■ Work to be completed
Please count how many lines in the records below contain the string "higher", treating uppercase and lowercase as different, and give only that number.

■ Recorded information
——

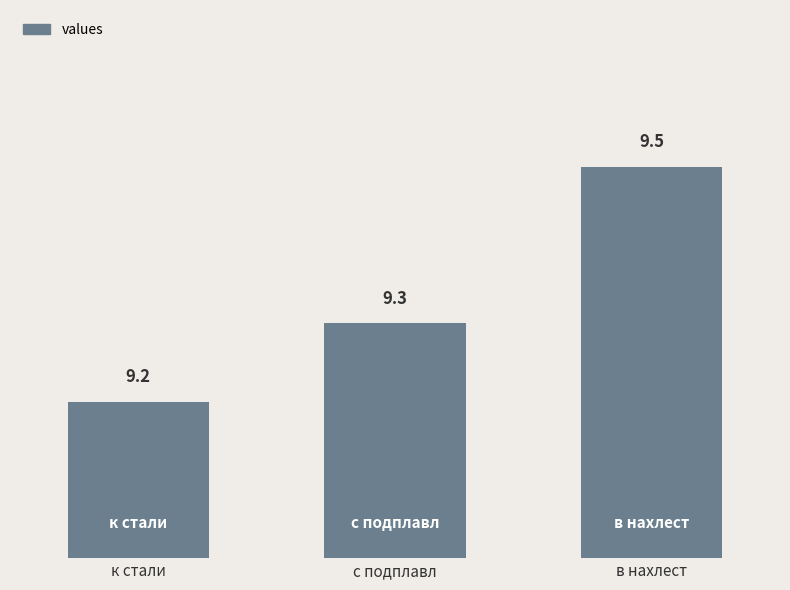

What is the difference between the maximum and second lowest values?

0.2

——

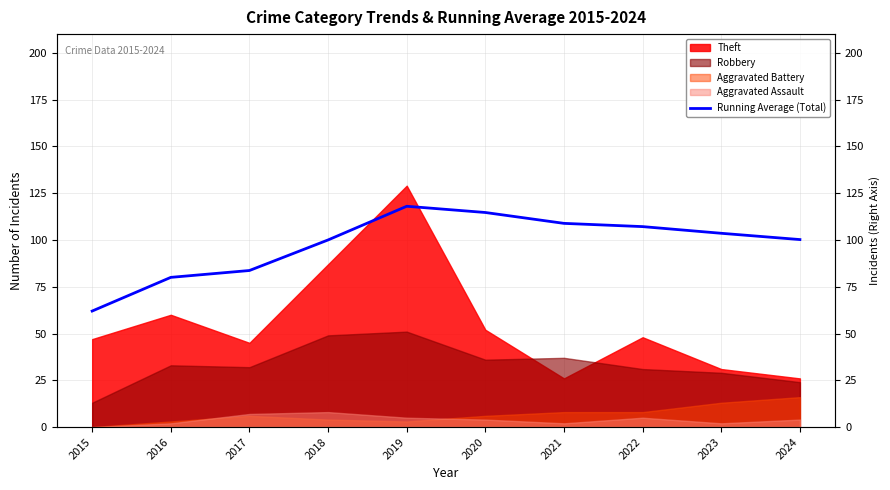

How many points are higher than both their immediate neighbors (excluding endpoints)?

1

——

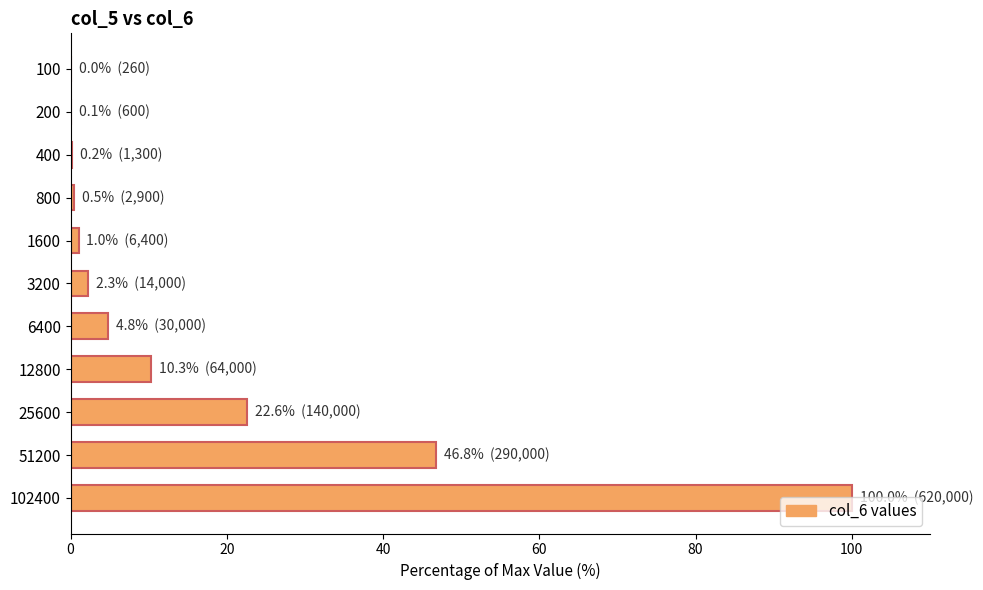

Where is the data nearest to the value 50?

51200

——

■ Written response
1